11 Ze hieven aan: "Prijst en looft Jahweh; want Hij is goed, en zijn goedheid voor Israël duurt eeuwig!" En heel het volk jubelde mee bij die lofzang ter ere van Jahweh, omdat het fundament van Jahweh’s huis was gelegd.
They praised Yahweh and thanked him, and they sang this song about him: “He is very good [to us]! He faithfully loves us Israeli people, and he will love us forever.” Then all the people shouted loudly, praising Yahweh because they had finished laying the foundation of Yahweh’s temple.
12 Maar terwijl de menigte juichte en jubelde van vreugde, begonnen velen van de oudere priesters, levieten en familiehoofden, die de vroegere tempel nog hadden gezien, te jammeren, toen hun ogen de fundamenten van dit huis aanschouwden.
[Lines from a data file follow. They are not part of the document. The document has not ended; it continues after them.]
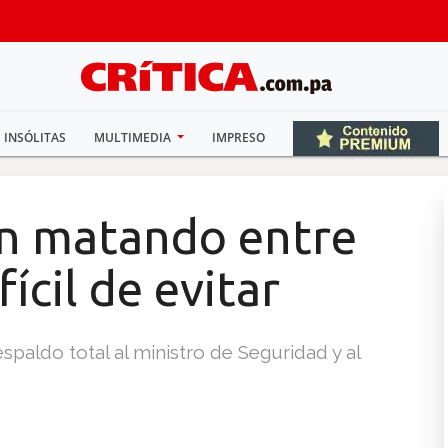
INSÓLITAS
MULTIMEDIA
IMPRESO
án matando entre
fícil de evitar
spaldo total al ministro de Seguridad y al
Many of the [old] priests, Levites, and leaders of families remembered [what] the first temple [was like], and they cried aloud when they saw the foundation of this temple being laid [because they knew that the new temple would not be as beautiful as the first temple]. But the other people shouted joyfully.
13 Doch men kon door de jubelkreten van het volk het gejammer der schare niet horen; want het volk juichte luid, zodat het gejoel in de verte gehoord werd.
The shouting and the crying was very loud; [even people] far away could hear it.